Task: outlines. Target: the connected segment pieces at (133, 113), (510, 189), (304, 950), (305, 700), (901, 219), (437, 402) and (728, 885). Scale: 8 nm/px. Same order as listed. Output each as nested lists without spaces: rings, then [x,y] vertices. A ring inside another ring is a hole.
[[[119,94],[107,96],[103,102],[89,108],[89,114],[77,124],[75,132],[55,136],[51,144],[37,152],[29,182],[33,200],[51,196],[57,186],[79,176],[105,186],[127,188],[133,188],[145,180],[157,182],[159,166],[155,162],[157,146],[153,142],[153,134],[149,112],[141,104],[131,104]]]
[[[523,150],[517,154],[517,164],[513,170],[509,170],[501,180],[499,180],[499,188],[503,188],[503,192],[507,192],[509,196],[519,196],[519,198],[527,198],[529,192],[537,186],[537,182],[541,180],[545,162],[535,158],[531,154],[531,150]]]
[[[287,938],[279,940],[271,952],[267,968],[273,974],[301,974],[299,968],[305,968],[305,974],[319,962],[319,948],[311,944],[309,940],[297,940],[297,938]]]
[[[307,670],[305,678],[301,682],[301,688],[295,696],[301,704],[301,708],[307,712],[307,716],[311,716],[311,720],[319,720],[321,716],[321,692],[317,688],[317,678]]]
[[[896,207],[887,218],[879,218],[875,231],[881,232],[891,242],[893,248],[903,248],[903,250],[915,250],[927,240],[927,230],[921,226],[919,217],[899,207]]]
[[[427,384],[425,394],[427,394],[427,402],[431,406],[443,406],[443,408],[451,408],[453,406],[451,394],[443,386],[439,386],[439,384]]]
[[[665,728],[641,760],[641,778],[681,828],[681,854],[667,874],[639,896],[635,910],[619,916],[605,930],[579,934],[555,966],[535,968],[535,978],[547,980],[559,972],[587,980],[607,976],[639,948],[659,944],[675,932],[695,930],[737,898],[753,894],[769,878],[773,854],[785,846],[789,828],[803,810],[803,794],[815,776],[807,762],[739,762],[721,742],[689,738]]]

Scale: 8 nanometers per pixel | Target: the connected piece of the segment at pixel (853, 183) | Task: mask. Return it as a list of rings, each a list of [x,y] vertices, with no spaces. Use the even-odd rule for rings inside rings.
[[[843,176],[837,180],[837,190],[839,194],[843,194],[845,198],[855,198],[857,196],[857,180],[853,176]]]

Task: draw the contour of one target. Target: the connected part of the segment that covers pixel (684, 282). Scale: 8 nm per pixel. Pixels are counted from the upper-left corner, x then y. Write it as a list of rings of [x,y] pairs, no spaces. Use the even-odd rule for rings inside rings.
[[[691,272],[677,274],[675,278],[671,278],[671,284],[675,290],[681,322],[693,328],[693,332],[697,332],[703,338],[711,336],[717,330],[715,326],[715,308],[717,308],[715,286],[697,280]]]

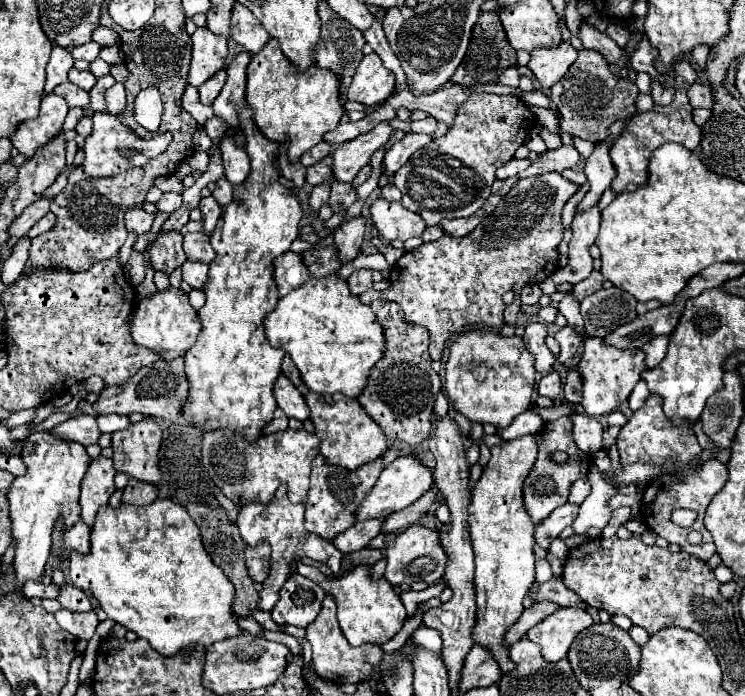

WHAT YOU WILL DO
The exact lines from the one containing "Task: draw the" through the end of the data are to be copied, with both ends kept and pictures left out.

OUTPUT
Task: draw the contour of one target. Target: the connected part of the segment that covers pixel (684, 282). Scale: 8 nm per pixel. Pixels are counted from the upper-left corner, x then y. Write it as a list of rings of [x,y] pairs, no spaces. Use the even-odd rule for rings inside rings.
[[[691,272],[677,274],[675,278],[671,278],[671,284],[675,290],[681,322],[693,328],[693,332],[697,332],[703,338],[711,336],[717,330],[715,326],[715,308],[717,308],[715,286],[697,280]]]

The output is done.